Swallow's attorney, Scott C. Williams, made that claim in a document filed Tuesday in a Federal Elections Commission lawsuit in federal court in Salt Lake City against Johnson and Swallow.
The 2015 lawsuit alleges that Johnson could make contributions to candidates for federal offices in 2009 and 2010 that exceeded the $2,400 legal limit by providing funds to others who would then donate in their names.
Johnson contributed some $100,000 to Shurtleff, who was a candidate for the U.S. Senate for a time, and about $50,000 to Lee's subsequent Senate campaign, as well as $20,000 to then-Senate Majority Leader Reid, who is now retired.
Johnson used straw donors to contribute to Shurtleff's and Lee's campaigns at the request of Swallow, the FEC alleges.
Johnson, who is serving an 11-year sentence on his federal conviction of making false statements to a bank, has said he made the claim about Swallow after he had been promised by state and federal investigators that his statements would kept confidential. Instead, Utah Department of Public Safety investigator Scott Nesbitt, who participated in interviews with Johnson, disclosed that information to the FEC without authorization, court documents say.

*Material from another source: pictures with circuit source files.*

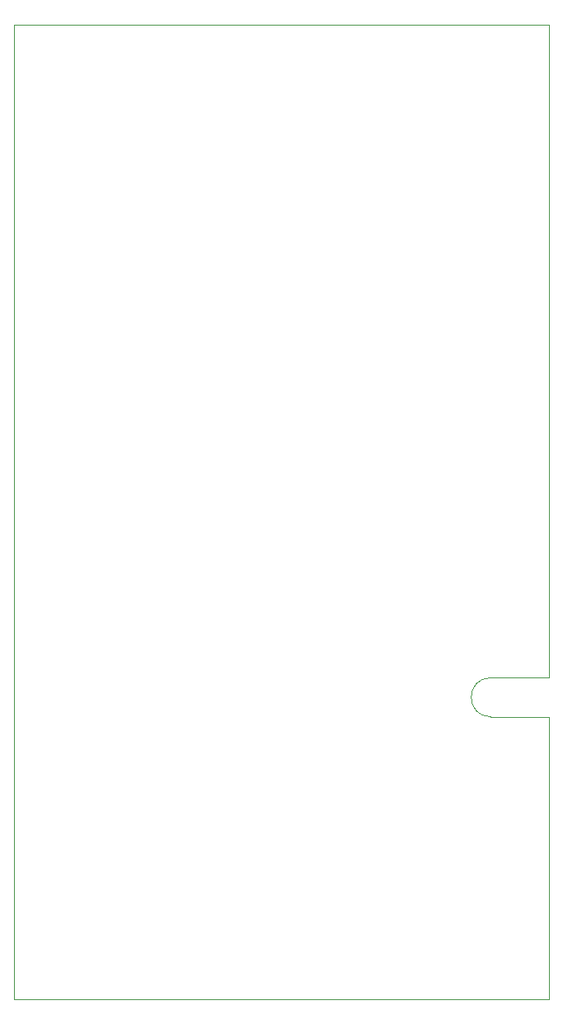
<source format=gbr>
%TF.GenerationSoftware,KiCad,Pcbnew,8.0.5*%
%TF.CreationDate,2024-11-28T19:31:39+00:00*%
%TF.ProjectId,ScoutAM,53636f75-7441-44d2-9e6b-696361645f70,rev?*%
%TF.SameCoordinates,Original*%
%TF.FileFunction,Profile,NP*%
%FSLAX46Y46*%
G04 Gerber Fmt 4.6, Leading zero omitted, Abs format (unit mm)*
G04 Created by KiCad (PCBNEW 8.0.5) date 2024-11-28 19:31:39*
%MOMM*%
%LPD*%
G01*
G04 APERTURE LIST*
%TA.AperFunction,Profile*%
%ADD10C,0.050000*%
%TD*%
G04 APERTURE END LIST*
D10*
X119000000Y-121000000D02*
G75*
G02*
X119000000Y-117000000I0J2000000D01*
G01*
X125000000Y-121000000D02*
X119000000Y-121000000D01*
X125000000Y-50000000D02*
X70000000Y-50000000D01*
X125000000Y-121000000D02*
X125000000Y-150000000D01*
X125000000Y-117000000D02*
X125000000Y-50000000D01*
X125000000Y-117000000D02*
X119000000Y-117000000D01*
X70000000Y-50000000D02*
X70000000Y-150000000D01*
X70000000Y-150000000D02*
X125000000Y-150000000D01*
M02*

</source>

Now, Williams said in his court filing that, "Johnson will deny that Mr. Swallow aided, abetted or otherwise engaged in any activity upon which the FEC bases it claims."
Instead, Johnson will say previous statements "are unreliable, and how he was incentivized to make them by promises of leniency, anonymity, and other actions in return for such statements."
Johnson was told his statements would not be provided to the FEC, but was "ultimately betrayed," Williams wrote.
Earlier this month, Swallow was acquitted by a 3rd District Court jury of nine charges related to allegations of public corruption.
Johnson was scheduled as a star witness for the prosecution but refused to testify, citing his constitutional right against self-incrimination and his distrust of federal authorities.
Williams said during Swallow's trial that, based on his conversations, he believed Johnson's testimony would be more helpful to the defense than to the prosecution.
Johnson, who was sentenced to 30 days in the Salt Lake County jail for his refusal to testify against Swallow, is serving his federal sentence for making false statements to a bank at a low-security prison in California.
Neither Williams nor Johnson's attorneys replied to messages seeking comment.